Problem details — Scan the listing below for the word "hidden", then copy each line that has it.

Exercise data —
:::::

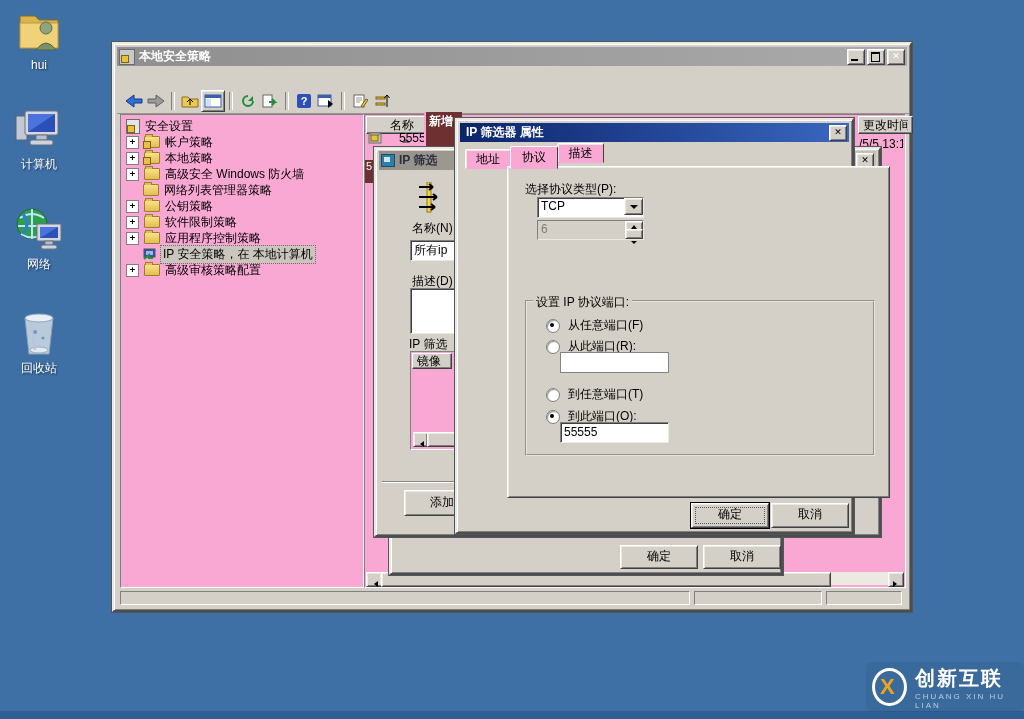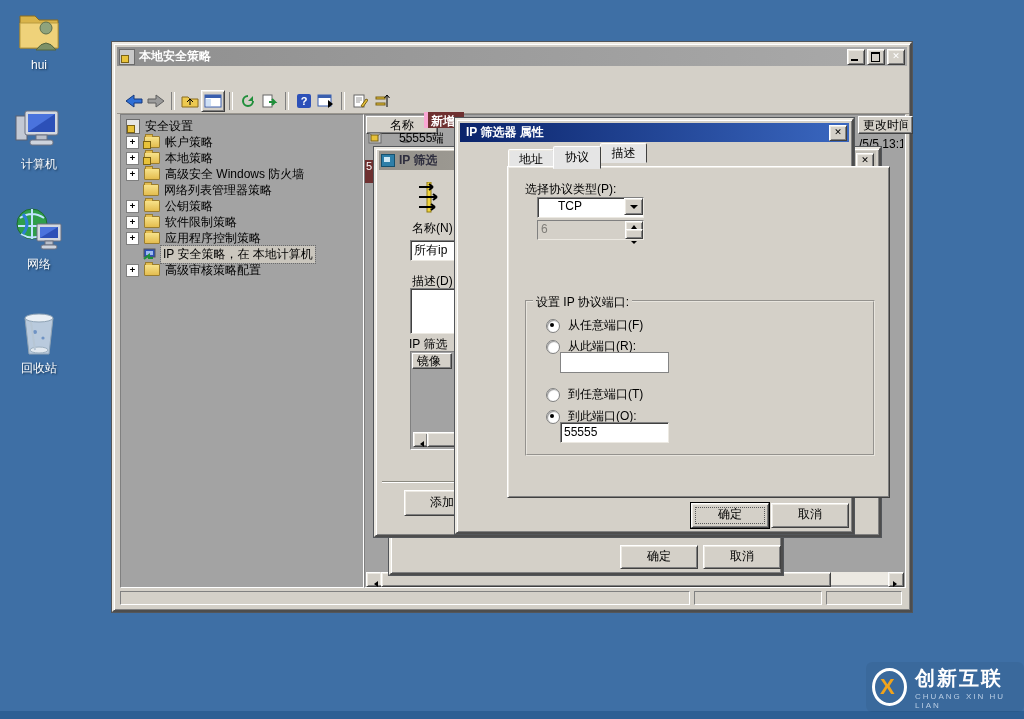--- a/index.html
+++ b/index.html
@@ -12,21 +12,21 @@
     box-shadow:inset 1px 1px 0 #fff, inset -1px -1px 0 #808080, 0 0 0 1px #53565a;}
   .raised{background:#d4d0c8;border:1px solid;border-color:#fff #404040 #404040 #fff;
     box-shadow:inset 1px 1px 0 #ece9e2, inset -1px -1px 0 #808080;}
   .btn{background:#d4d0c8;border:1px solid;border-color:#fff #404040 #404040 #fff;
     box-shadow:inset 1px 1px 0 #ece9e2, inset -1px -1px 0 #808080;
     text-align:center;line-height:20px;cursor:default;}
   .btn-focus{outline:1px solid #000;}
   .btn-focus::after{content:"";position:absolute;inset:3px;border:1px dotted #5a5a5a;}
   .sunken{background:#fff;border:1px solid;border-color:#808080 #ece9e2 #ece9e2 #808080;
     box-shadow:inset 1px 1px 0 #404040;}
-  .sunken-pane{background:#a3a3a3;border:1px solid;border-color:#808080 #fff #fff #808080;}
+  .sunken-pane{background:#f9a8d4;border:1px solid;border-color:#808080 #fff #fff #808080;}
   .flat-field{background:#fff;border:1px solid #848484;}
   .titlebar{color:#fff;font-weight:bold;display:flex;align-items:center;padding:0 2px;height:19px;}
   .tb-inactive{background:linear-gradient(90deg,#8f8f8f,#aaa);}
   .tb-active{background:linear-gradient(90deg,#0b246b,#3a67c0);}
   .tb-gray2{background:linear-gradient(90deg,#94918a,#c4c1b9);color:#2e2e3e;}
   .capbtn{position:relative;width:16px;height:14px;font-size:9px;line-height:13px;}
   .menu-item{display:inline-block;padding:3px 10px;}
   .sep-v{width:2px;height:18px;border-left:1px solid #808080;border-right:1px solid #fff;margin:2px 4px;}
   .tool{width:22px;height:20px;display:flex;align-items:center;justify-content:center;}
   
@@ -48,23 +48,23 @@
     border:1px solid #808080;box-shadow:inset 1px 1px 1px #9a9a9a;}
   .radio.checked::after{content:"";position:absolute;left:3px;top:3px;width:4px;height:4px;
     border-radius:50%;background:#000;}
   .group{border:2px groove #e8e5de;}
   .grip{background:repeating-linear-gradient(135deg,transparent 0 3px,#fff 3px 4px,#8a8a8a 4px 6px);}
   .clip{overflow:hidden;white-space:nowrap;}
   .hdrcell{background:#d4d0c8;border:1px solid;border-color:#fff #404040 #404040 #fff;
     box-shadow:inset -1px -1px 0 #808080;display:flex;align-items:center;padding:0 4px;height:16px;}
   .track{background:#ece9e2;}
   .desk-label{color:#fff;text-shadow:1px 1px 2px #14304e;text-align:center;font-size:12px;}
-  .tab{position:absolute;background:#e5e5e5;border:1px solid;border-color:#fff #404040 transparent #fff;
+  .tab{position:absolute;background:#f9a8d4;border:1px solid;border-color:#fff #404040 transparent #fff;
     box-shadow:inset 1px 1px 0 #ece9e2, inset -2px 0 0 #80808000;border-radius:2px 2px 0 0;
-    text-align:center;font-size:12px;margin-left:43px;}
+    text-align:center;font-size:12px;}
 </style>
 </head>
 <body>
 
 <div id="screen">
 
   <div class="abs" style="left:10px;top:6px;width:58px;">
     <div style="width:48px;height:52px;margin:0 auto;">
       <svg width="48" height="52" viewBox="0 0 48 52">
         <path d="M5 10 h15 l4 4 h19 v28 H5z" fill="#d9b44a" stroke="#8a6d1f"></path>
@@ -296,21 +296,21 @@
       </div>
     </div>
 
     <div class="abs" style="left:4px;top:546px;width:786px;height:16px;">
       <div class="abs" style="left:2px;top:1px;width:568px;height:12px;border:1px solid;border-color:#808080 #fff #fff #808080;"></div>
       <div class="abs" style="left:576px;top:1px;width:126px;height:12px;border:1px solid;border-color:#808080 #fff #fff #808080;"></div>
       <div class="abs" style="left:708px;top:1px;width:74px;height:12px;border:1px solid;border-color:#808080 #fff #fff #808080;"></div>
     </div>
   </div>
 
-  <div class="abs" style="left:424px;top:112px;width:33px;height:16px;background:#6e3030;border-left:4px solid #f9a8d4;color:#fff;font-weight:bold;overflow:hidden;line-height:19px;padding-left:3px;">新增</div>
+  <div class="abs" style="left:424px;top:112px;width:33px;height:37px;background:#6e3030;border-left:2px solid #f9a8d4;color:#fff;font-weight:bold;overflow:hidden;line-height:19px;padding-left:3px;">新增</div>
 
   <div class="abs win" style="left:389px;top:531px;width:390px;height:40px;">
     <div class="abs btn" style="left:229px;top:12px;width:76px;height:22px;">确定</div>
     <div class="abs btn" style="left:312px;top:12px;width:76px;height:22px;">取消</div>
   </div>
 
   <div class="abs win" style="left:374px;top:147px;width:503px;height:386px;">
     <div class="abs titlebar tb-gray2" style="left:3px;top:2px;width:493px;">
       <span style="width:12px;height:11px;background:#2e7fa8;border:1px solid #14506e;display:inline-block;margin-right:4px;">
           <span style="display:block;margin:2px;width:6px;height:5px;background:#cfe9f5;"></span>
@@ -353,21 +353,21 @@
     </div>
 
     <div class="tab" style="left:8px;top:29px;width:44px;height:18px;line-height:18px;">地址</div>
     <div class="tab" style="left:53px;top:26px;width:46px;height:21px;line-height:21px;z-index:3;box-shadow:0 2px 0 #d4d0c8;">协议</div>
     <div class="tab" style="left:100px;top:23px;width:45px;height:18px;line-height:18px;">描述</div>
 
     <div class="abs raised" style="left:6px;top:46px;width:381px;height:330px;z-index:2;margin-left:44px;">
       <div class="abs" style="left:17px;top:14px;">选择协议类型(P):</div>
 
       <div class="abs sunken" style="left:29px;top:30px;width:105px;height:19px;">
-        <span style="position:absolute;left:20px;top:1px;">TCP</span>
+        <span style="position:absolute;left:3px;top:1px;">TCP</span>
         <span class="abs btn" style="right:0;top:0;width:17px;height:15px;"><span class="arr-d" style="display:inline-block;"></span></span>
       </div>
 
       <div class="abs" style="left:29px;top:53px;width:105px;height:18px;background:#d4d0c8;border:1px solid;border-color:#808080 #ece9e2 #ece9e2 #808080;">
         <span style="position:absolute;left:3px;top:1px;color:#7f7d78;">6</span>
         <span class="abs btn" style="right:0;top:0;width:16px;height:8px;line-height:4px;"><span class="arr-u" style="display:inline-block;"></span></span>
         <span class="abs btn" style="right:0;bottom:0;width:16px;height:8px;"><span class="arr-d" style="display:inline-block;margin-top:0;border-top-width:3px;border-width:3px;border-top-color:#000;border-bottom:none;"></span></span>
       </div>
 
       <div class="abs group" style="left:17px;top:133px;width:346px;height:152px;">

:::::

Reply —
   .clip{overflow:hidden;white-space:nowrap;}
-  <div class="abs" style="left:424px;top:112px;width:33px;height:16px;background:#6e3030;border-left:4px solid #f9a8d4;color:#fff;font-weight:bold;overflow:hidden;line-height:19px;padding-left:3px;">新增</div>
+  <div class="abs" style="left:424px;top:112px;width:33px;height:37px;background:#6e3030;border-left:2px solid #f9a8d4;color:#fff;font-weight:bold;overflow:hidden;line-height:19px;padding-left:3px;">新增</div>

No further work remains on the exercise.